# workflows

Complex machine learning applications often require multi-stage pipelines (e.g., data loading, transforming, training, testing, iterating). [**Workflows**](https://spell.ml/docs/workflow_overview/) in Spell allow you to manage these pipelines as a sequence of Spell runs, and are a lightweight alternative to tools like [Airflow](https://airflow.apache.org/) and [Luigi](https://github.com/spotify/luigi) for managing your model training pipelines.

Workflows can be launched using either the Spell CLI or the Spell Python API. In this tutorial we demonstrate both approaches by example.

## understanding workflows

Every workflow consists of one *master run* and one more more *worker runs*. The master run is responsible for control flow: that is, determining which worker runs should get executed when, and why. The worker runs then do all of the work required. For example:

![](https://i.imgur.com/W5Ugs0S.png)

In this diagram the master run coordinates the sequential execution of three worker runs. More complex workflows may require more complicated control flow.

## understanding the workflow script

The **workflow script** is what gets executed on the master run: a Python script using the Spell Python API to define worker jobs and the control flow logic surrounding them. Here is a simple example:

In [None]:
%%writefile simple.py
import spell.client
client = spell.client.from_environment()

print(client.active_workflow)

r1 = client.runs.new(command="echo Hello World! > foo.txt")
r1.wait_status(*client.runs.FINAL)
r1.refresh()
if r1.status != client.runs.COMPLETE:
    raise OSError(f"failed at run {r1.id}")

r2 = client.runs.new(
    command="cat /mnt/foo.txt",
    attached_resources={f"runs/{r1.id}/foo.txt": "/mnt/foo.txt"}
)
r2.wait_status(*client.runs.FINAL)
r2.refresh()
if r2.status != client.runs.COMPLETE:
    raise OSError(f"failed at run {r2.id}")

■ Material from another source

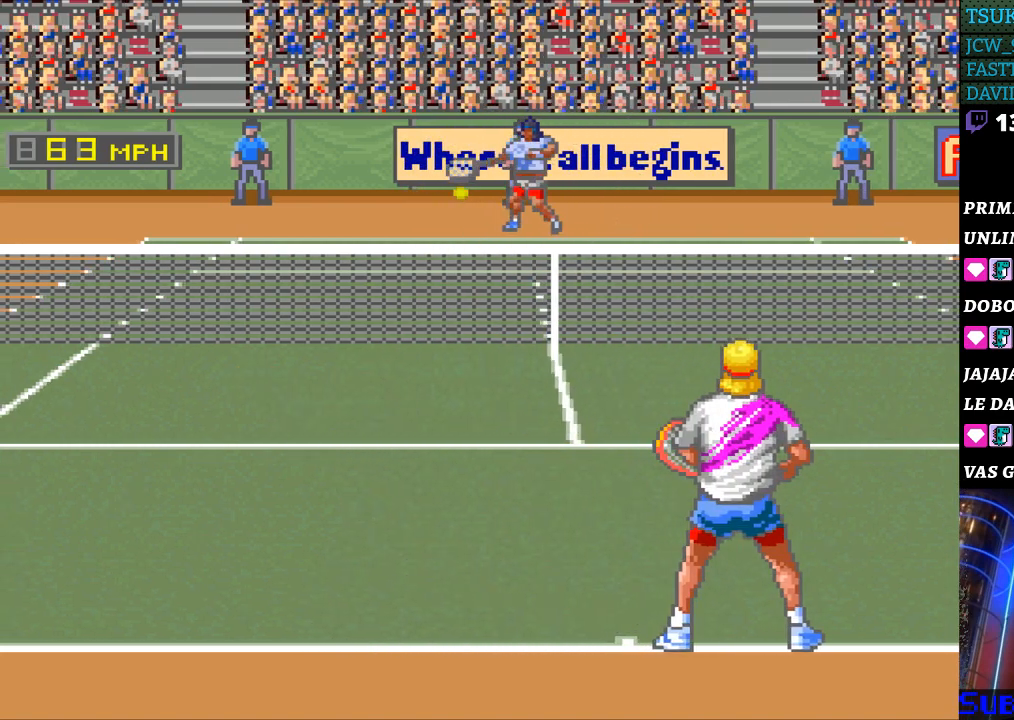
{"buttons": ["DPAD_LEFT"], "events": [[133, "DPAD_LEFT", "down"]]}
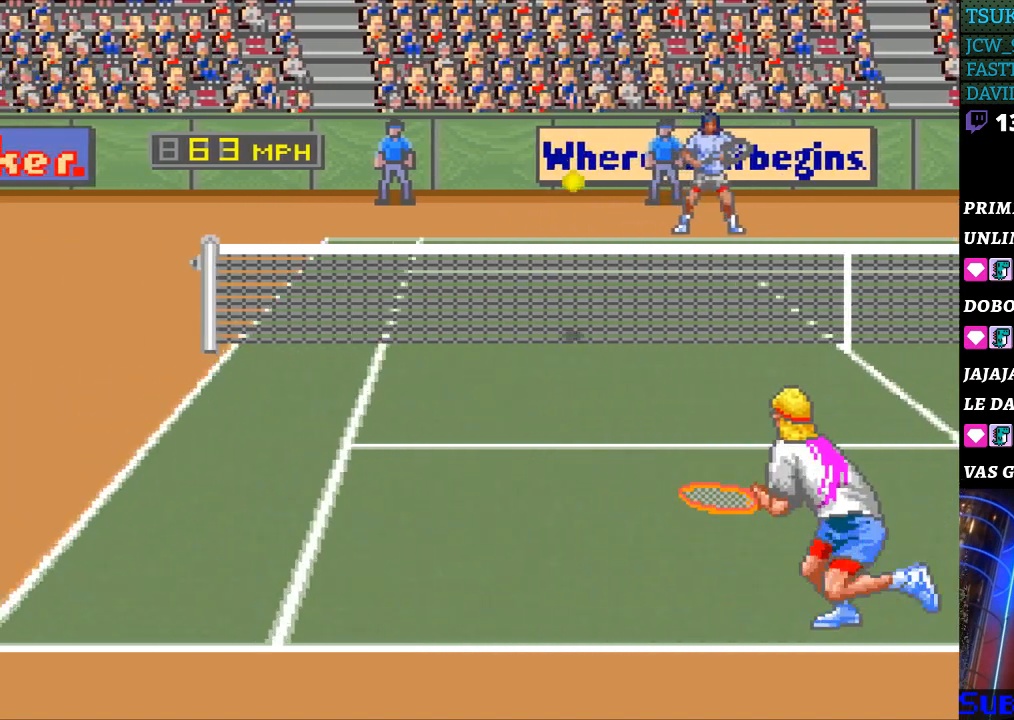
{"buttons": ["B", "DPAD_RIGHT"], "events": [[333, "DPAD_LEFT", "up"], [333, "DPAD_RIGHT", "down"], [367, "B", "down"]]}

print("Finished workflow!")

Let's walk through this script step-by-step:

```python
import spell.client
client = spell.client.from_environment()
```

This initializes the client object. If you are not familiar with our Python API, check out the [Python API Reference](http://spell.run/docs/python) to learn more.


```python
print(client.active_workflow)
```

You can use this variable to determine which workflow the script is currently executing in. In the case that this script is not being run from inside of a workflow this will be set to `None`.

```python
r1 = client.runs.new(command="echo 'Hello World!' > foo.txt")
```

This next block of code executes a new run, one which creates a file containing `Hello World!` on disk. [This file automatically gets saved to SpellFS.](https://spell.ml/docs/run_overview/#saving-resources)

```python
r1.wait_status(*client.runs.FINAL)
r1.refresh()
if r1.status != client.runs.COMPLETE:
    raise OSError(f"failed at run {r.id}")
```

We can only proceed to the next stage of the workflow when the first stage completes successfully. This next bit of code is a control flow block that achieves this.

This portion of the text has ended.